Trecho selecionado
◆ ◆ ◆ ◆ ◆
Aliás, o próprio Supremo Tribunal Federal, muito antes da pandemia do coronavírus, já havia decidido em sede de repercussão geral (Tema 500) que é possível a concessão judicial de medicamento sem registro sanitário, em caso de mora irrazoável da Anvisa em apreciar o pedido (prazo superior ao previsto na Lei nº 13.411/2016), quando preenchidos três requisitos: 1) a existência de pedido de registro do medicamento no Brasil (salvo no caso de medicamentos órfãos para doenças raras e ultrarraras); 2) a existência de registro do medicamento em renomadas agências de regulação no exterior; e 3) a inexistência de substituto terapêutico com registro no Brasil.

Mas o artigo 3º, inciso VIII, da Lei Federal nº 13.979/2020, com a sua redação alterada pela Lei Federal nº 14.006, de 28 de maio deste ano, preciso e cirúrgico, naufraga qualquer óbice à vacinação contra o coronavírus sem a aprovação da Anvisa. Vejamos:

“Artigo 3º — (…)
VIII. autorização excepcional e temporária para a importação e distribuição de quaisquer materiais, medicamentos, equipamentos e insumos da área de saúde sujeitos à vigilância sanitária sem registro na Anvisa considerados essenciais para auxiliar no combate à pandemia do coronavírus, desde que: (redação dada pela Lei nº 14.006, de 2020)
◆ ◆ ◆ ◆ ◆
Conjunto de dados
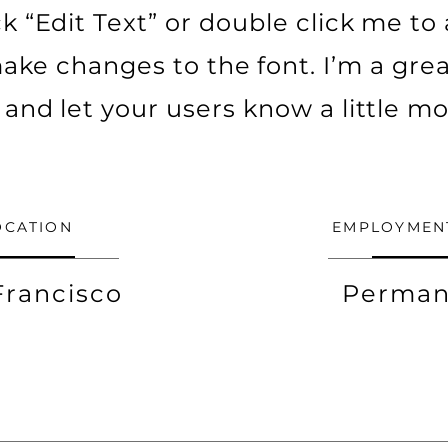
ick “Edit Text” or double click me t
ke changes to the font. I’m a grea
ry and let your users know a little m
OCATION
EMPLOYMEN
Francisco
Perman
◆ ◆ ◆ ◆ ◆
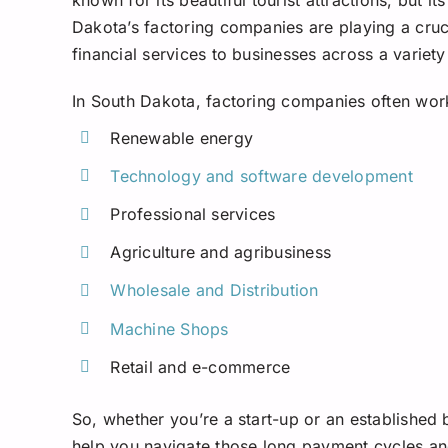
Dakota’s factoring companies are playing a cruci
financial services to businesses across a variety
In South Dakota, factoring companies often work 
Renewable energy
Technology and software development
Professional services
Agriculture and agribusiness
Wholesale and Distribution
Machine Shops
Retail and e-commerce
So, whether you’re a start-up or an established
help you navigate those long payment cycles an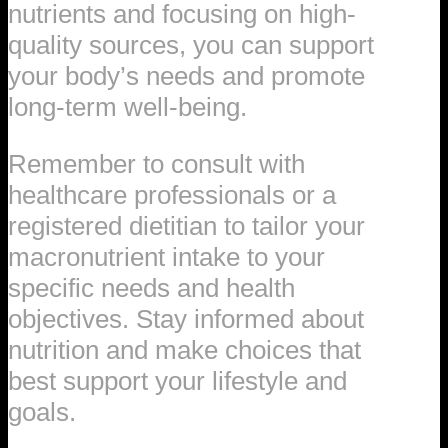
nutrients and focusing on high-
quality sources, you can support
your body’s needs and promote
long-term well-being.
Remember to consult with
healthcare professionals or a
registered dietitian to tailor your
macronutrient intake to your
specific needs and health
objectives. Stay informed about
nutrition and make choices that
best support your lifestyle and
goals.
◆ ◆ ◆ ◆ ◆
Atividades
A) Extraia do trecho selecionado o segmento entre "Mas o artigo" e "14.006, de 2020)", incluindo essas palavras, sem nenhuma alteração.
B) Resuma o trecho selecionado em duas frases.
C) De acordo com o trecho selecionado, qual lei deu nova redação ao artigo 3º, inciso VIII, da Lei Federal nº 13.979/2020?

Respostas
A)
Mas o artigo 3º, inciso VIII, da Lei Federal nº 13.979/2020, com a sua redação alterada pela Lei Federal nº 14.006, de 28 de maio deste ano, preciso e cirúrgico, naufraga qualquer óbice à vacinação contra o coronavírus sem a aprovação da Anvisa. Vejamos:

“Artigo 3º — (…)
VIII. autorização excepcional e temporária para a importação e distribuição de quaisquer materiais, medicamentos, equipamentos e insumos da área de saúde sujeitos à vigilância sanitária sem registro na Anvisa considerados essenciais para auxiliar no combate à pandemia do coronavírus, desde que: (redação dada pela Lei nº 14.006, de 2020)

B) Em repercussão geral (Tema 500), o Supremo Tribunal Federal admitiu a concessão judicial de medicamento sem registro sanitário quando há mora irrazoável da Anvisa, desde que exista pedido de registro no Brasil, registro em renomadas agências estrangeiras e nenhum substituto terapêutico registrado no país. Além disso, o artigo 3º, inciso VIII, da Lei Federal nº 13.979/2020, com redação dada pela Lei Federal nº 14.006, autoriza de forma excepcional e temporária a importação e distribuição de insumos de saúde sem registro na Anvisa considerados essenciais contra a pandemia, o que afasta qualquer óbice à vacinação contra o coronavírus sem aprovação da agência.

C) A Lei Federal nº 14.006, de 28 de maio de 2020.